Instructions to follow: I would like every record reproduced exactly, with the pictures left out.

[Stored data entries]
=-=-=-=-=

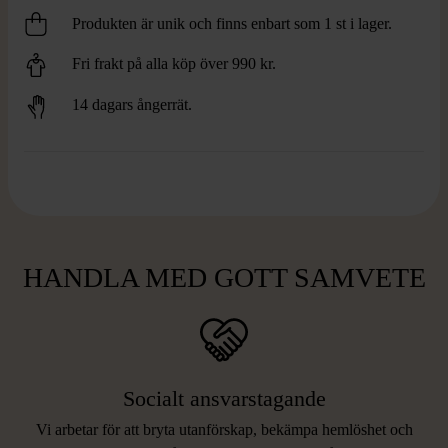
Produkten är unik och finns enbart som 1 st i lager.
Fri frakt på alla köp över 990 kr.
14 dagars ångerrät.
HANDLA MED GOTT SAMVETE
Socialt ansvarstagande
Vi arbetar för att bryta utanförskap, bekämpa hemlöshet och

=-=-=-=-=

Answer below:
Produkten är unik och finns enbart som 1 st i lager.
Fri frakt på alla köp över 990 kr.
14 dagars ångerrät.
HANDLA MED GOTT SAMVETE
Socialt ansvarstagande
Vi arbetar för att bryta utanförskap, bekämpa hemlöshet och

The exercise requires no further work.